Multiple attempts to find alternatives to RAID tended to be very platform dependant or vendor specific, so they tended to not be widely adopted by the industry. The largest and most popular of these was ZFS from Sun Microsystems, while on the Linux side there was an attempt with the Btrfs file system. Neither were terribly ideal since ZFS was closed source and Btrfs has been in an extended beta since 2007.

Then in 2013 the OpenZFS group was able to fork the code base due to the fact that Sun Microsystems had been purchased by Oracle and opensourced the Solaris operating system. Modern storage needs for big systems use this open and feature-rich version of ZFS. From wikipedia:

ZFS is scalable, and includes extensive protection against data corruption, support for high storage capacities, efficient data compression, integration of the concepts of filesystem and volume management, snapshots and copy-on-write clones, continuous integrity checking and automatic repair, RAID-Z, native NFSv4 ACLs, and can be very precisely configured.

The feature list above is rather overwhelming, however, ZFS is designed to make it easy to manage a diverse storage ecosystem.

A word of caution to the reader; the ZFS code base uses the CDDL license which is not compatible with the GPL license of the Linux kernel. Ergo, you will either need to find a distro that has a pluggable pre-built dkms module (e.g. Ubuntu) or attempt to build the code yourself and then make a Linux kernel that works with that ZFS version; thus ZFS versions will not always work with any given Linux kernel.

ZFS works by means of storage pools, which are fundamently groups of hard drives that all interact with each other. Disks in another pool cannot influence with inside of a given pool. At any time, existing drives can be removed or new drives attached to the pool.

To create a pool, use the create command with a desired name, the RAID type and a list of devices to attach to the pool. For this example, we create a RAID-1 style mirrored list using drives by-id, call it example_pool.

sudo zpool create example_pool mirror \
/dev/disk/by-id/ata-SERIAL_NUMBER_12345_part1 \
/dev/disk/by-id/ata-SERIAL_NUMBER_23456_part1

Where '_part1' refers to the intended partition. The mirrors created by ZFS tend to be very robust and while other RAID styles are possible, they are much less flexible.

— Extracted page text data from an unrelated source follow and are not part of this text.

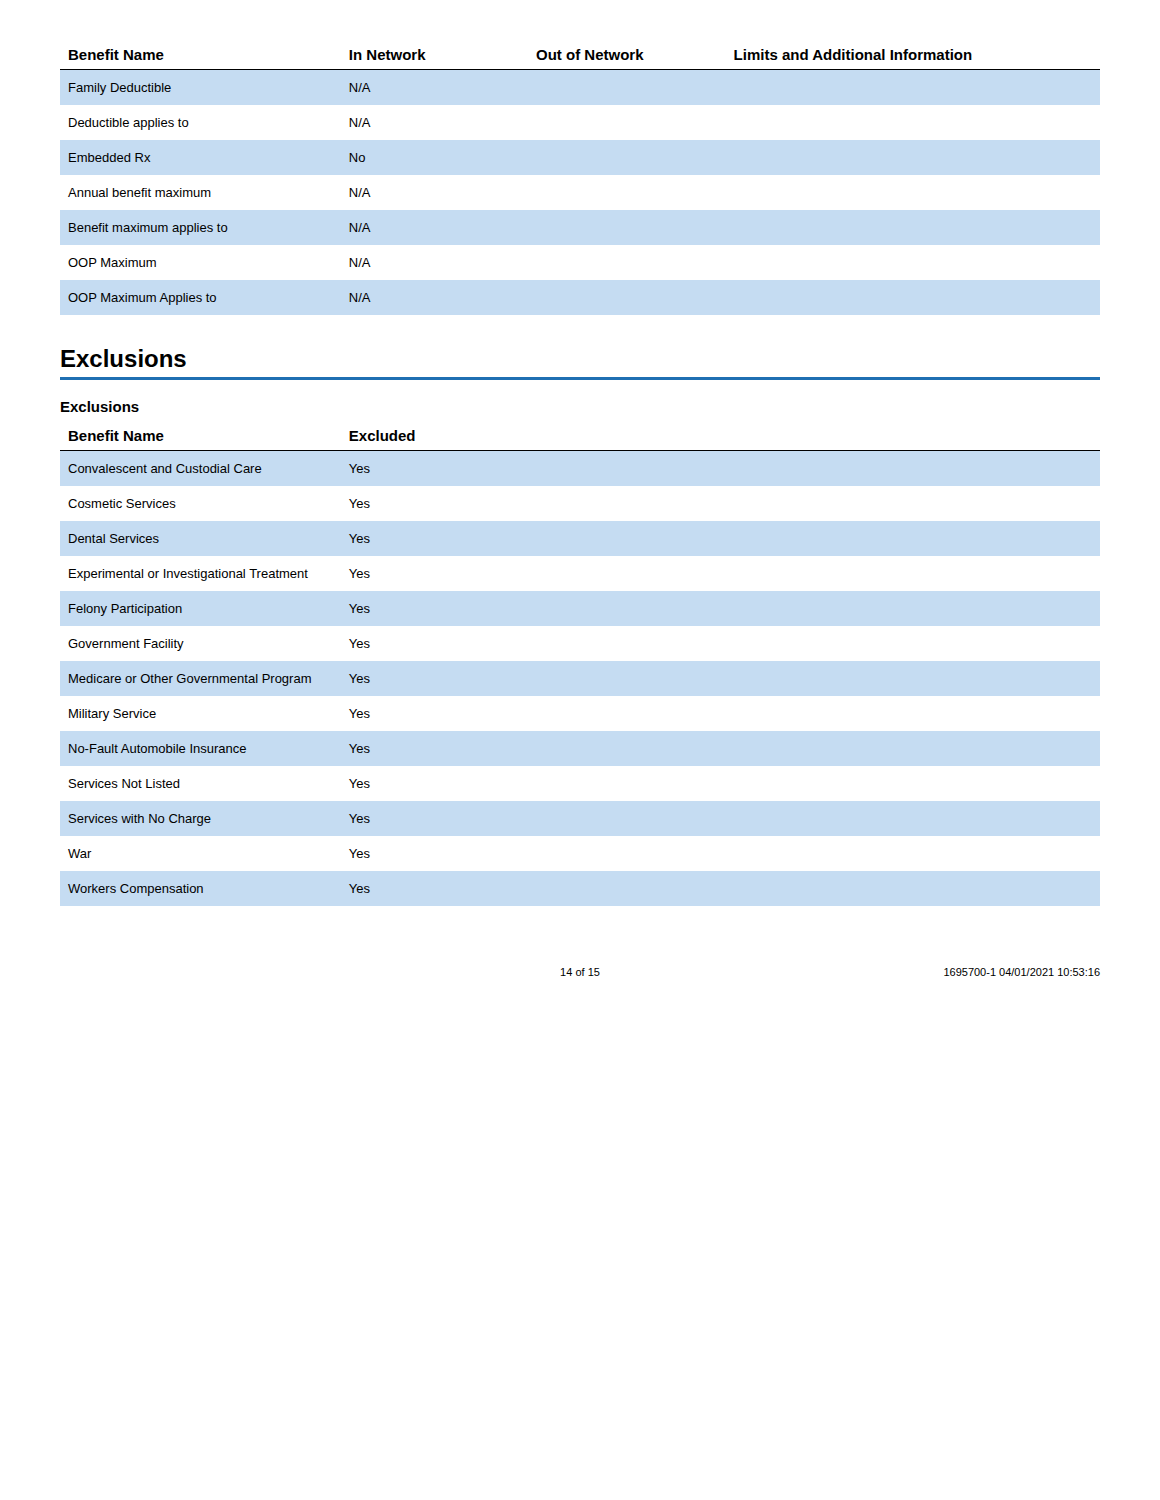| Benefit Name | In Network | Out of Network | Limits and Additional Information |
| --- | --- | --- | --- |
| Family Deductible | N/A | | |
| Deductible applies to | N/A | | |
| Embedded Rx | No | | |
| Annual benefit maximum | N/A | | |
| Benefit maximum applies to | N/A | | |
| OOP Maximum | N/A | | |
| OOP Maximum Applies to | N/A | | |
Exclusions
Exclusions
| Benefit Name | Excluded |
| --- | --- |
| Convalescent and Custodial Care | Yes |
| Cosmetic Services | Yes |
| Dental Services | Yes |
| Experimental or Investigational Treatment | Yes |
| Felony Participation | Yes |
| Government Facility | Yes |
| Medicare or Other Governmental Program | Yes |
| Military Service | Yes |
| No-Fault Automobile Insurance | Yes |
| Services Not Listed | Yes |
| Services with No Charge | Yes |
| War | Yes |
| Workers Compensation | Yes |
14 of 15
1695700-1 04/01/2021 10:53:16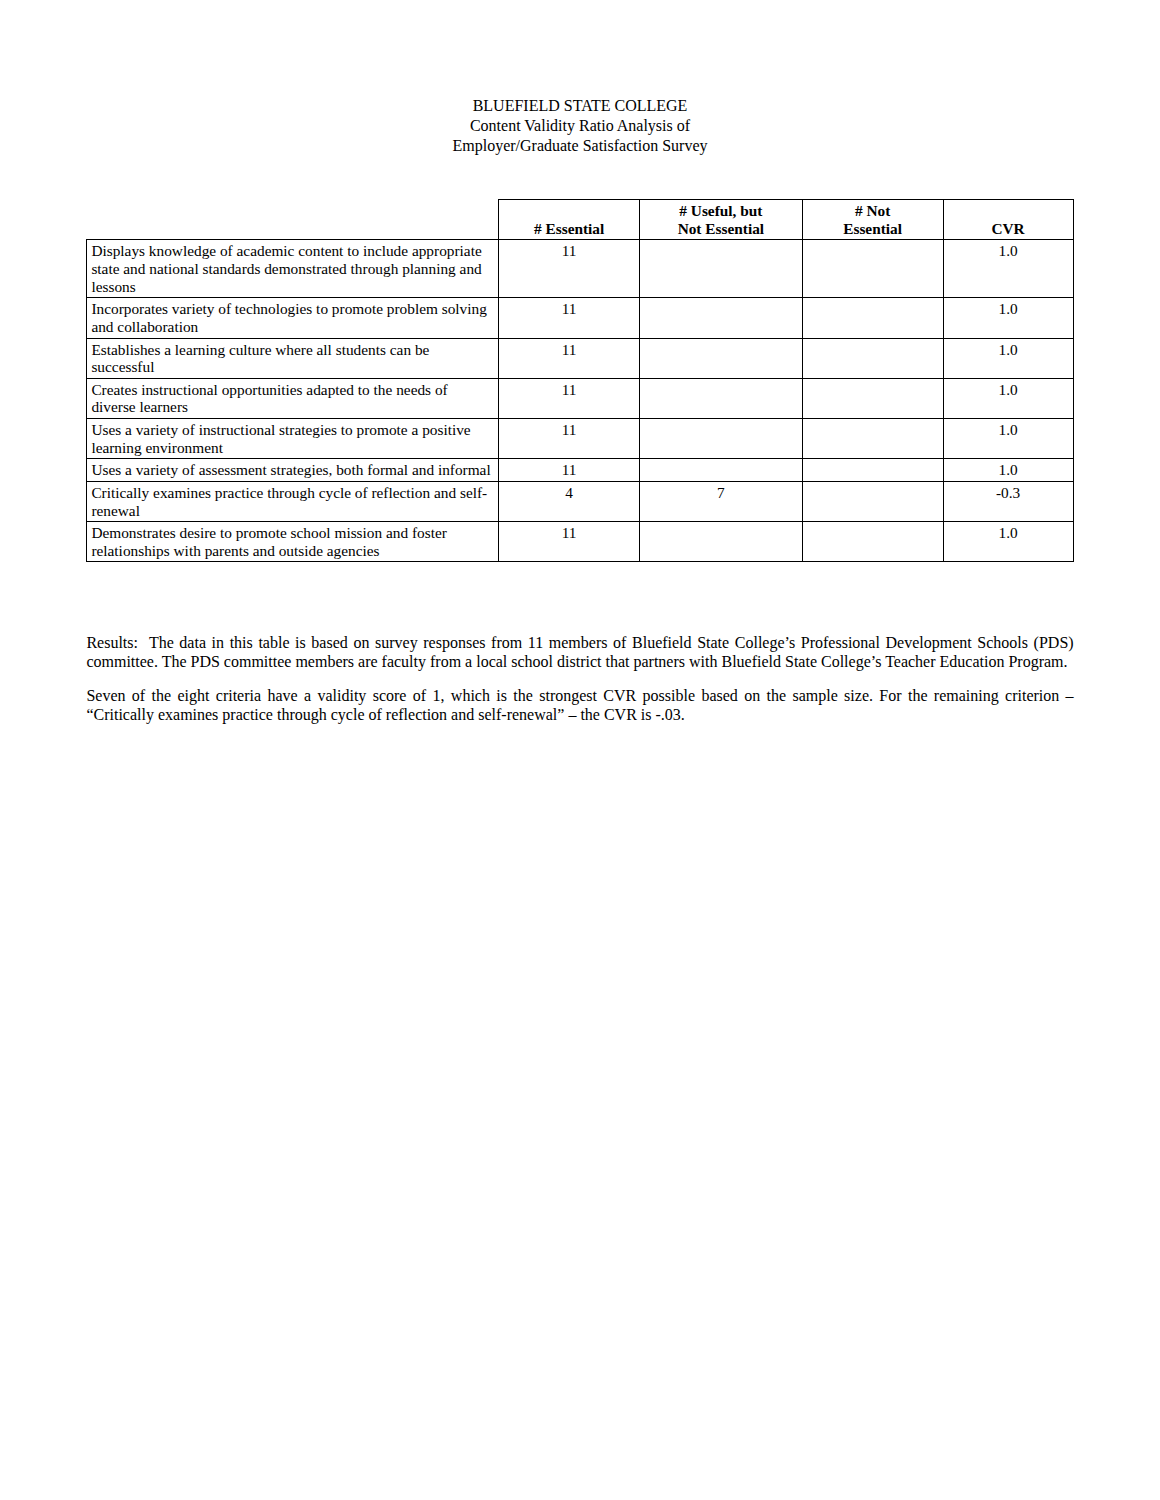BLUEFIELD STATE COLLEGE
Content Validity Ratio Analysis of
Employer/Graduate Satisfaction Survey
| | # Essential | # Useful, but Not Essential | # Not Essential | CVR |
| --- | --- | --- | --- | --- |
| Displays knowledge of academic content to include appropriate state and national standards demonstrated through planning and lessons | 11 | | | 1.0 |
| Incorporates variety of technologies to promote problem solving and collaboration | 11 | | | 1.0 |
| Establishes a learning culture where all students can be successful | 11 | | | 1.0 |
| Creates instructional opportunities adapted to the needs of diverse learners | 11 | | | 1.0 |
| Uses a variety of instructional strategies to promote a positive learning environment | 11 | | | 1.0 |
| Uses a variety of assessment strategies, both formal and informal | 11 | | | 1.0 |
| Critically examines practice through cycle of reflection and self-renewal | 4 | 7 | | -0.3 |
| Demonstrates desire to promote school mission and foster relationships with parents and outside agencies | 11 | | | 1.0 |
Results: The data in this table is based on survey responses from 11 members of Bluefield State College’s Professional Development Schools (PDS) committee. The PDS committee members are faculty from a local school district that partners with Bluefield State College’s Teacher Education Program.
Seven of the eight criteria have a validity score of 1, which is the strongest CVR possible based on the sample size. For the remaining criterion – “Critically examines practice through cycle of reflection and self-renewal” – the CVR is -.03.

A basic overview of some of the more interesting commands are demonstrated below.

Create a volume:

sudo zfs create name_of_pool/volume0

Tell ZFS to start on boot-up:

systemctl enable zfs.target
systemctl start zfs.target
systemctl enable zfs-import-cache
systemctl enable zfs-mount
systemctl enable zfs-import.target

Consider scrubbing the pool at least once a week to ensure proper caching performance:

sudo zpool scrub name_of_pool

Create, list, rollback, clone and destroy snapshots:

sudo zfs snapshot name_of_pool/volume1@123456
sudo zfs list -t snapshot -o name,creation
sudo zfs rollback -r name_of_pool/volume1@123456
sudo zfs clone name_of_pool/volume1@21082011 name_of_pool/volume1_restore
sudo zfs destroy name_of_pool/volume1@123456

Split the pool, either to create new separate pools or to replace disks:

sudo zpool split name_of_pool name_of_brand_new_pool \
/dev/ata-SERIAL_NUMBER_23456

Attach a new drive to a pool with an existing device:

sudo zpool attach name_of_pool \
/dev/ata-SERIAL_NUMBER_of_existing_device \
/dev/ata-SERIAL_NUMBER_of_brand_new_hdd

Check history of all of the pools or of a given pool:

sudo zpool history

Monitor the current I/O of a pool, every 6 seconds:

sudo zpool iostat 6

As an aside, you can also mix-and-match hard drives of multiple sizes.

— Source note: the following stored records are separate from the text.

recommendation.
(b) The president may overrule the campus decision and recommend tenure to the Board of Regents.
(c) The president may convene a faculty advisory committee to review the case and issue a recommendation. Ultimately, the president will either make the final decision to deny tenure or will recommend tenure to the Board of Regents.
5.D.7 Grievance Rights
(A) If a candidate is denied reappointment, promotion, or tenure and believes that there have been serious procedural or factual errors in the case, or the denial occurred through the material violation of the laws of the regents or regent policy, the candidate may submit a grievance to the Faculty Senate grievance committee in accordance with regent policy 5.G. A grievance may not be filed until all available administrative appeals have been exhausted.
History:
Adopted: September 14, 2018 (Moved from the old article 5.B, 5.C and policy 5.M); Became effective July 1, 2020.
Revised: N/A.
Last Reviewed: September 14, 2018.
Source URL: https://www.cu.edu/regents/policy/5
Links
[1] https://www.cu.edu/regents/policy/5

For interest, if you have a set of mechanical platter drives and SSD with an operating system installed, you could preserve your data by making the SSD the first drive of a pool and then attach mechanical drives as a mirror.

That covers most of the important commands of ZFS, however, there are still quite a lot of other features available. Consider reading the man page if you are curious.